Dear Jameison,
"Now Guiliani has been relatively very quite since he stopped being mayor,..."
That's not true. Mr. Giuliani has been remarkably active, showing up in places where they have early primaries, campaigning for Republican candidates, etc. He may be flying a little low under the national radar, but he already has so much name recognition that he doesn't need anymore.
He is, however, doing what smart presidential candidates do in the spring of the mid-term elections - he's trying to connect with local Republicans, and with individual Republican office-holders and candidates. He is working hard at it, and not without some success.
However, in the final analysis, he is a party-splitter.

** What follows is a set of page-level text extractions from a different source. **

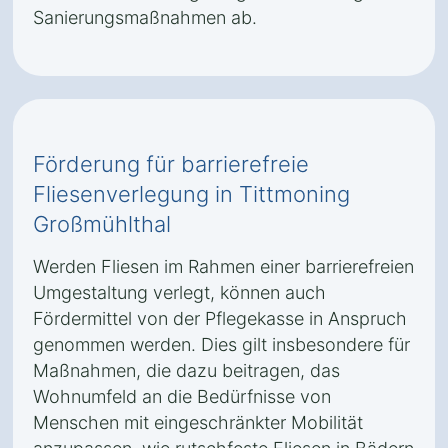
Sanierungsmaßnahmen ab.
Förderung für barrierefreie
Fliesenverlegung in Tittmoning
Großmühlthal
Werden Fliesen im Rahmen einer barrierefreien
Umgestaltung verlegt, können auch
Fördermittel von der Pflegekasse in Anspruch
genommen werden. Dies gilt insbesondere für
Maßnahmen, die dazu beitragen, das
Wohnumfeld an die Bedürfnisse von
Menschen mit eingeschränkter Mobilität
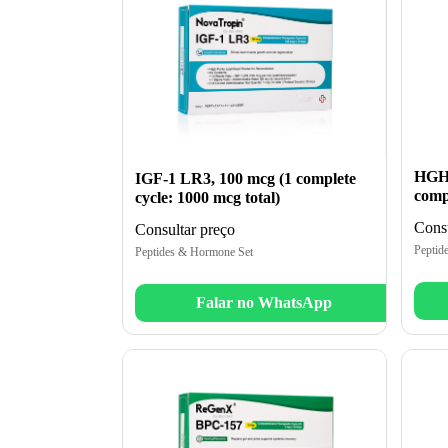
HGH 
IGF-1 LR3, 100 mcg (1 complete
compl
cycle: 1000 mcg total)
Consu
Consultar preço
Peptid
Peptides & Hormone Set
Falar no WhatsApp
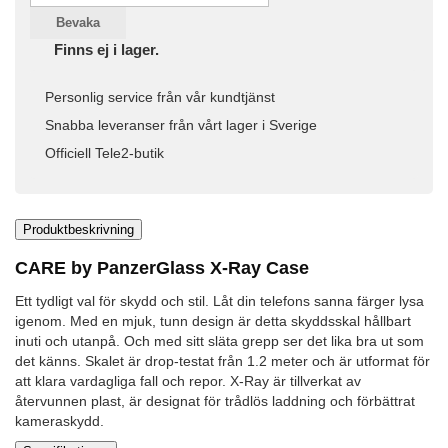
Bevaka
Finns ej i lager.
Personlig service från vår kundtjänst
Snabba leveranser från vårt lager i Sverige
Officiell Tele2-butik
Produktbeskrivning
CARE by PanzerGlass X-Ray Case
Ett tydligt val för skydd och stil. Låt din telefons sanna färger lysa
igenom. Med en mjuk, tunn design är detta skyddsskal hållbart
inuti och utanpå. Och med sitt släta grepp ser det lika bra ut som
det känns. Skalet är drop-testat från 1.2 meter och är utformat för
att klara vardagliga fall och repor. X-Ray är tillverkat av
återvunnen plast, är designat för trådlös laddning och förbättrat
kameraskydd.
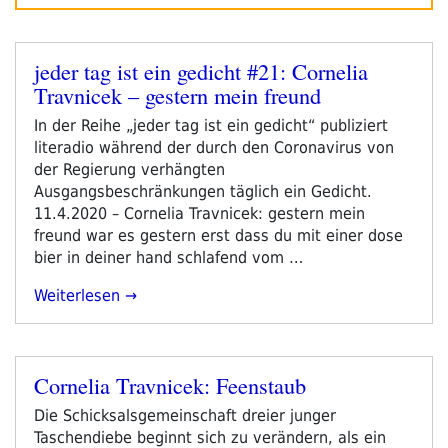
jeder tag ist ein gedicht #21: Cornelia
Veröffentlicht
Travnicek – gestern mein freund
am
In der Reihe „jeder tag ist ein gedicht“ publiziert
literadio während der durch den Coronavirus von
der Regierung verhängten
Ausgangsbeschränkungen täglich ein Gedicht.
11.4.2020 – Cornelia Travnicek: gestern mein
freund war es gestern erst dass du mit einer dose
bier in deiner hand schlafend vom …
„jeder
Weiterlesen
Tag
Ist
Ein
Cornelia Travnicek: Feenstaub
Gedicht
Veröffentlicht
#21:
am
Die Schicksalsgemeinschaft dreier junger
Cornelia
Taschendiebe beginnt sich zu verändern, als ein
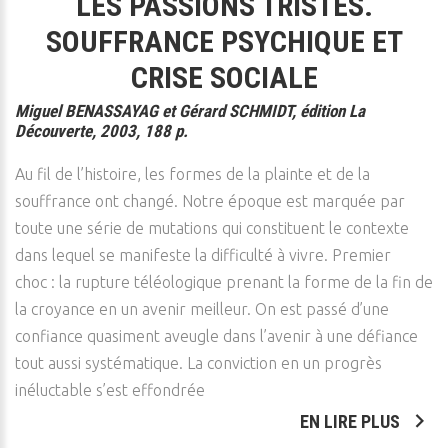
LES PASSIONS TRISTES.
SOUFFRANCE PSYCHIQUE ET
CRISE SOCIALE
Miguel BENASSAYAG et Gérard SCHMIDT, édition La
Découverte, 2003, 188 p.
Au fil de l’histoire, les formes de la plainte et de la
souffrance ont changé. Notre époque est marquée par
toute une série de mutations qui constituent le contexte
dans lequel se manifeste la difficulté à vivre. Premier
choc : la rupture téléologique prenant la forme de la fin de
la croyance en un avenir meilleur. On est passé d’une
confiance quasiment aveugle dans l’avenir à une défiance
tout aussi systématique. La conviction en un progrès
inéluctable s’est effondrée
EN LIRE PLUS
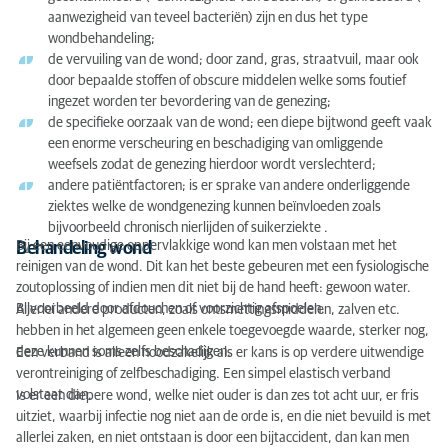
aanwezigheid van teveel bacteriën) zijn en dus het type
wondbehandeling;
de vervuiling van de wond; door zand, gras, straatvuil, maar ook
door bepaalde stoffen of obscure middelen welke soms foutief
ingezet worden ter bevordering van de genezing;
de specifieke oorzaak van de wond; een diepe bijtwond geeft vaak
een enorme verscheuring en beschadiging van omliggende
weefsels zodat de genezing hierdoor wordt verslechterd;
andere patiëntfactoren; is er sprake van andere onderliggende
ziektes welke de wondgenezing kunnen beïnvloeden zoals
bijvoorbeeld chronisch nierlijden of suikerziekte .
Bij een eenvoudige oppervlakkige wond kan men volstaan met het
Behandeling wond
reinigen van de wond. Dit kan het beste gebeuren met een fysiologische
zoutoplossing of indien men dit niet bij de hand heeft: gewoon water.
Bijvoorbeeld door afdouchen of voorzichtig afspoelen.
Allerlei andere producten, zoals ontsmettingsmiddelen, zalven etc.
hebben in het algemeen geen enkele toegevoegde waarde, sterker nog,
deze kunnen soms zelfs beschadigen.
Een verband is alleen noodzakelijk als er kans is op verdere uitwendige
verontreiniging of zelfbeschadiging. Een simpel elastisch verband
volstaat dan.
Is er een diepere wond, welke niet ouder is dan zes tot acht uur, er fris
uitziet, waarbij infectie nog niet aan de orde is, en die niet bevuild is met
allerlei zaken, en niet ontstaan is door een bijtaccident, dan kan men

The social conservatives are the single largest part of the Republican coalition, but the hard-core social conservatives are not a majority of the party by any stretch. The rest of the party could force Mr. Giuliani on social conservatives. In fact, there appear to be folks here at FR who would love nothing better, to force a showdown isolating social conservatives from the rest of the party. They amuse themselves by fantasizing how good it would be for the party to get rid of social conservatives, and how Mr. Giuliani would realign the Republican Party, effectively silencing the voice of us evil social conservatives once and for all.

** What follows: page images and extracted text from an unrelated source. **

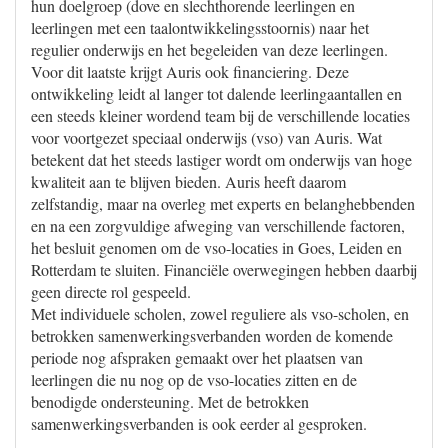
hun doelgroep (dove en slechthorende leerlingen en
leerlingen met een taalontwikkelingsstoornis) naar het
regulier onderwijs en het begeleiden van deze leerlingen.
Voor dit laatste krijgt Auris ook financiering. Deze
ontwikkeling leidt al langer tot dalende leerlingaantallen en
een steeds kleiner wordend team bij de verschillende locaties
voor voortgezet speciaal onderwijs (vso) van Auris. Wat
betekent dat het steeds lastiger wordt om onderwijs van hoge
kwaliteit aan te blijven bieden. Auris heeft daarom
zelfstandig, maar na overleg met experts en belanghebbenden
en na een zorgvuldige afweging van verschillende factoren,
het besluit genomen om de vso-locaties in Goes, Leiden en
Rotterdam te sluiten. Financiële overwegingen hebben daarbij
geen directe rol gespeeld.
Met individuele scholen, zowel reguliere als vso-scholen, en
betrokken samenwerkingsverbanden worden de komende
periode nog afspraken gemaakt over het plaatsen van
leerlingen die nu nog op de vso-locaties zitten en de
benodigde ondersteuning. Met de betrokken
samenwerkingsverbanden is ook eerder al gesproken.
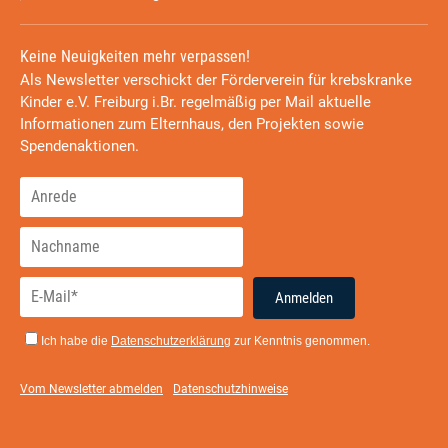
Keine Neuigkeiten mehr verpassen!
Als Newsletter verschickt der Förderverein für krebskranke
Kinder e.V. Freiburg i.Br. regelmäßig per Mail aktuelle
Informationen zum Elternhaus, den Projekten sowie
Spendenaktionen.
Anmelden
Ich habe die
Datenschutzerklärung
zur Kenntnis genommen.
Vom Newsletter abmelden
Datenschutzhinweise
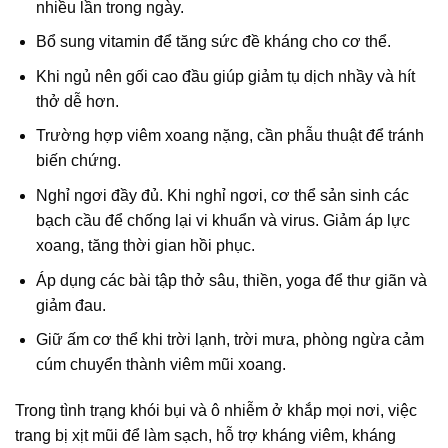
nhiều lần trong ngày.
Bổ sung vitamin để tăng sức đề kháng cho cơ thể.
Khi ngủ nên gối cao đầu giúp giảm tụ dịch nhầy và hít
thở dễ hơn.
Trường hợp viêm xoang nặng, cần phẫu thuật để tránh
biến chứng.
Nghỉ ngơi đầy đủ. Khi nghỉ ngơi, cơ thể sản sinh các
bạch cầu để chống lại vi khuẩn và virus. Giảm áp lực
xoang, tăng thời gian hồi phục.
Áp dụng các bài tập thở sâu, thiền, yoga để thư giãn và
giảm đau.
Giữ ấm cơ thể khi trời lạnh, trời mưa, phòng ngừa cảm
cúm chuyển thành viêm mũi xoang.
Trong tình trạng khói bụi và ô nhiễm ở khắp mọi nơi, việc
trang bị xịt mũi để làm sạch, hỗ trợ kháng viêm, kháng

It's an interesting fantasy. It's even theoretically possible that it could happen, although I don't really think that Mr. Giuliani's the fellow to get it done.
However, the alternative, and more likely, reality is that after sundering social conservatives from the party, Mr. Giuliani would go on to be the first Republican presidential candidate since 1976 to be defeated by a Democrat while giving the Democrat an actual majority of the popular vote.